Frank HollÂ’s moving depiction of a foundling being carried by a policeman has its origins in a true story.

The artist was walking around the east London docks one day when he came across a similar scene and used it as inspiration for this picture. Holl, who trained at the Royal Academy Schools, became a leading figure in Victorian art, celebrated for his paintings of rural and urban poverty. In 1870 Queen Victoria commissioned him to paint the hard life of the fishing community in Cullercoats. Later he was known for his portraits of eminent figures, including a memorable likeness of Gladstone. He died in 1888, aged just 43. Holl first turned the story of the abandoned baby into a drawing, published as an engraving in The Graphic magazine in 1873. He heightened the emotion of the original scene by adding the figure of the distraught mother on the right. Among the admirers of the engraving was Van Gogh, who wrote in a letter that it ‘moved me so deeply’. Holl later turned the drawing into a full-scale painting, for which this is the oil sketch.

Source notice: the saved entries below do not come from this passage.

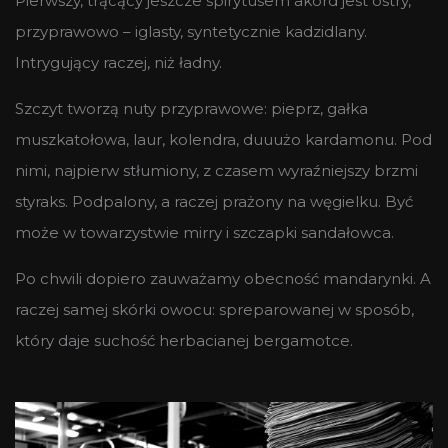
Pierwszy, trącący jeszcze spirytusem akord jest ostry,
przyprawowo – iglasty, syntetycznie kadzidlany.
Intrygujący raczej, niż ładny.
Szczyt tworzą nuty przyprawowe: pieprz, gałka
muszkatołowa, laur, kolendra, duuużo kardamonu. Pod
nimi, najpierw stłumiony, z czasem wyraźniejszy brzmi
styraks. Podpalony, a raczej prażony na węgielku. Być
może w towarzystwie mirry i szczapki sandałowca.
Po chwili dopiero zauważamy obecność mandarynki. A
raczej samej skórki owocu: spreparowanej w sposób,
który daje suchość herbacianej bergamotce.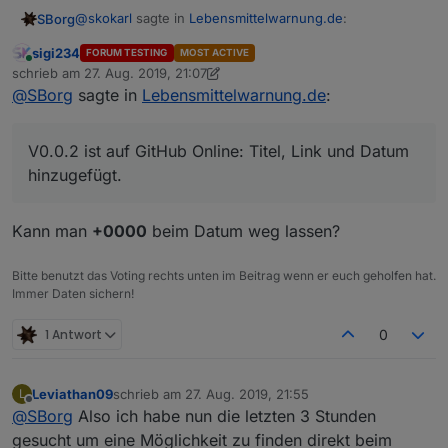
@
skokarl
sagte in
Lebensmittelwarnung.de
:
SBorg
sigi234
FORUM TESTING
MOST ACTIVE
Online
@
SBorg
schrieb am
27. Aug. 2019, 21:07
zuletzt editiert von sigi234
@
SBorg
sagte in
Lebensmittelwarnung.de
:
Sollte eigentlich möglich sein, ist mal vorgemerkt :)
Mein lieber SBorg, Du bist ja so ne Art McGyver
unter
den Programmierern hier.... Meinst Du man könnte
V0.0.2 ist auf GitHub Online: Titel, Link und Datum
Filter definieren ? dass z.b. das Vegane Zeug
hinzugefügt.
rausfällt ?
Kann man
+0000
beim Datum weg lassen?
Bitte benutzt das Voting rechts unten im Beitrag wenn er euch geholfen hat.
Immer Daten sichern!
1 Antwort
0
V0.0.2 ist auf GitHub Online: Titel, Link und Datum
hinzugefügt.
Leviathan09
schrieb am
27. Aug. 2019, 21:55
L
Kleiner Wermutstropfen: wirft beim ersten starten
Zum Update:
alle
Datenpunkte löschen. Am besten im
zuletzt editiert von
Offline
@
SBorg
Also ich habe nun die letzten 3 Stunden
(noch) jede Menge Fehler, da er wg. der vielen
JS den User-Einstellungensblock temporär kopieren,
Datenpunkte nicht schnell genug hinterher kommt diese
neue JS-Version hinein kopieren/überschreiben und
gesucht um eine Möglichkeit zu finden direkt beim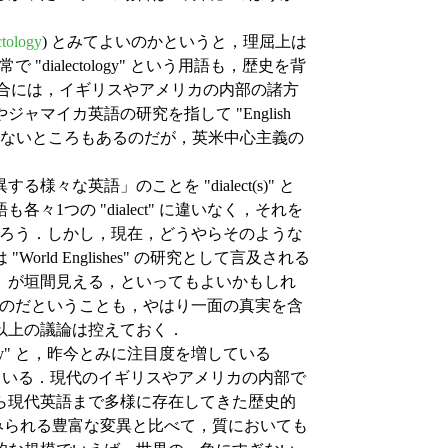
ctology
) とみてよいのかというと，理屈上は
"dialectology" という用語も，歴史を背
" という場合には，イギリスやアメリカの内部の諸方
マイカ英語の研究を指して "English
やむを得ないところもあるのだが，英米中心主義の
英語」のことを "dialect(s)" と
1つの "dialect" に違いなく，それを
献することになろう．しかし，現在，どうやらそのような
ld Englishes" の研究として言及される
」が垣間見える，といってもよいかもしれ
なるのだということも，やはり一面の真実を含
以上の議論は控えておく．
ology" と，昨今とみに注目度を増している
だと考えている．現代のイギリスやアメリカの内部で
ら現代英語まで多様に存在してきた歴史的
s 間にみられる豊富な変異と比べて，質においても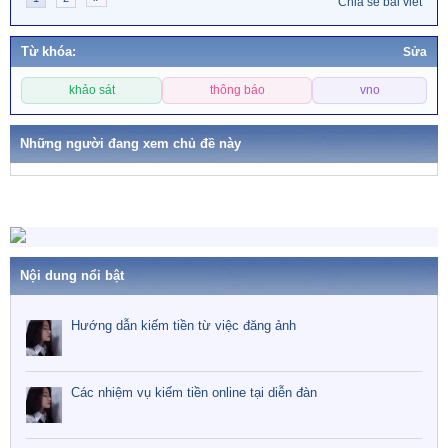
Chia sẻ bài viết
t
i
Từ khóa:
Sửa
o
n
T
s
khảo sát
thông báo
vno
ừ
:
k
h
Những người đang xem chủ đề này
ó
a
Nội dung nổi bật
Hướng dẫn kiếm tiền từ việc đăng ảnh
Các nhiệm vụ kiếm tiền online tại diễn đàn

The Mercer Art Gallery recently collaborated with the Watts Gallery in Surrey to stage the first exhibition of Holl’s work since 1889. This Study for Deserted – The Foundling now joins a print of the subject in the Mercer’s collection, alongside a strong collection of work by other Victorian genre painters.

Provenance

By inheritance to artist's wife Annie; sold Christie's, London 1963; Mr Preston, Lincolnshire; sold Morphets of Harrogate, March 2015 where acquired by Maas Gallery.